##### Extrait du document #####
Actualités - Avec l'élection présidentielle 2022 en France, le risque politique fait son retour en bourse. Comment la possibilité d'une victoire de Marine Le Pen affecte-elle les marchés financiers ? Comment les investisseurs s'adaptent-ils ? Le point avec Le Courrier Financier.

France : le risque de victoire de Marine Le Pen à la Présidentielle inquiète les marchés

(Conception : Mathilde Hodouin – Réalisation : Amandine Victor)

Le premier tour de la présidentielle se tiendra ce dimanche 10 avril. Quelques jours avant l’échéance, le risque politique fait son retour sur les marchés financiers européens en cas de victoire de Marine Le Pen. D’après le Baromètre Opinionway – Kéa Partners pour Les Echos mis à jour ce jeudi 7 avril, la candidate du Rassemblement National (RN) arrive deuxième dans les intentions de vote au premier tour (22 %) derrière le président sortant (26 %). Au second tour, Marine Le Pen est crédité de 47 % des voix au second tour face à Emmanuel Macron (53 %). Si la candidate d’extrême-droite est donnée perdante dans la course à l’Elysée, sa bonne dynamique récente suffit à inquiéter.
##### Données de l'exercice #####
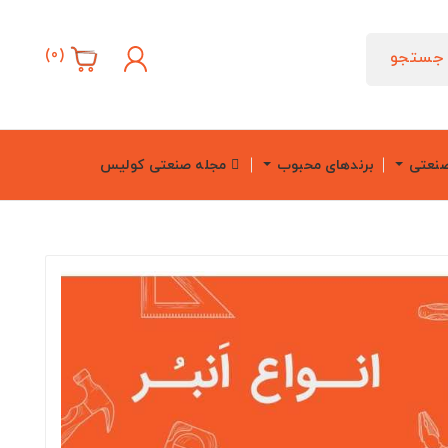
)
0
(
جستجو
صنعتی
برندهای محبوب
مجله صنعتی کولیس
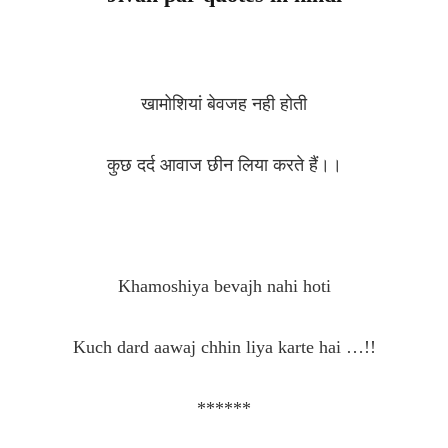
खामोशियां बेवजह नही होती
कुछ दर्द आवाज छीन लिया करते हैं।।
Khamoshiya bevajh nahi hoti
Kuch dard aawaj chhin liya karte hai …!!
******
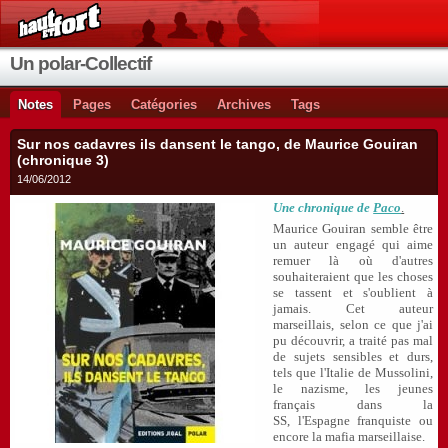
Un polar-Collectif
Notes
Pages
Catégories
Archives
Tags
Sur nos cadavres ils dansent le tango, de Maurice Gouiran
(chronique 3)
14/06/2012
Une chronique de
Paco
.
Maurice Gouiran semble être
un auteur engagé qui aime
remuer là où d'autres
souhaiteraient que les choses
se tassent et s'oublient à
jamais. Cet auteur
marseillais, selon ce que j'ai
pu découvrir, a traité pas mal
de sujets sensibles et durs,
tels que l'Italie de Mussolini,
le nazisme, les jeunes
français dans la
SS, l'Espagne franquiste ou
encore la mafia marseillaise.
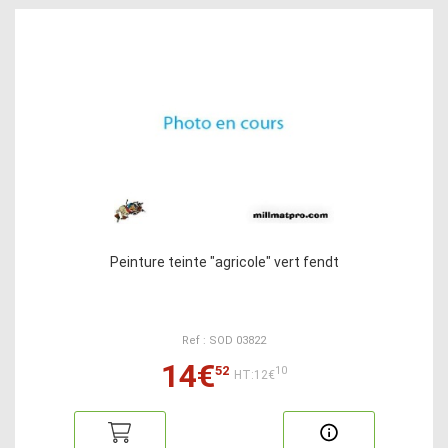
Peinture teinte "agricole" vert fendt
Ref : SOD 03822
14€
52
10
HT:12€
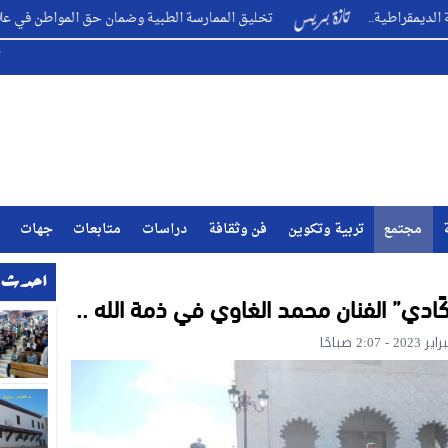
ة..
تخليق الممارسة الطبية وضمان حق المواطن في علاج متكامل ؟
مجتمع
تربية وتكوين
فن وثقافة
دراسات
متابعات
جهات
احدث ا
ًادي” الفنان محمد الغاوي في ذمة الله ..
#####
**Consigne de travail 1:** D'après l'extrait du document, quel jour se tient le premier tour de la présidentielle ?
**Consigne de travail 2:** Mettez à jour le passage de l'extrait du document qui commence à « France : le » et se termine à « Réalisation : Amandine Victor) ». Remplacez-y « inquiète » par « préoccupe ».

**Corrigé de l'exercice 1:** Le dimanche 10 avril.

**Corrigé de l'exercice 2:**
France : le risque de victoire de Marine Le Pen à la Présidentielle préoccupe les marchés

(Conception : Mathilde Hodouin – Réalisation : Amandine Victor)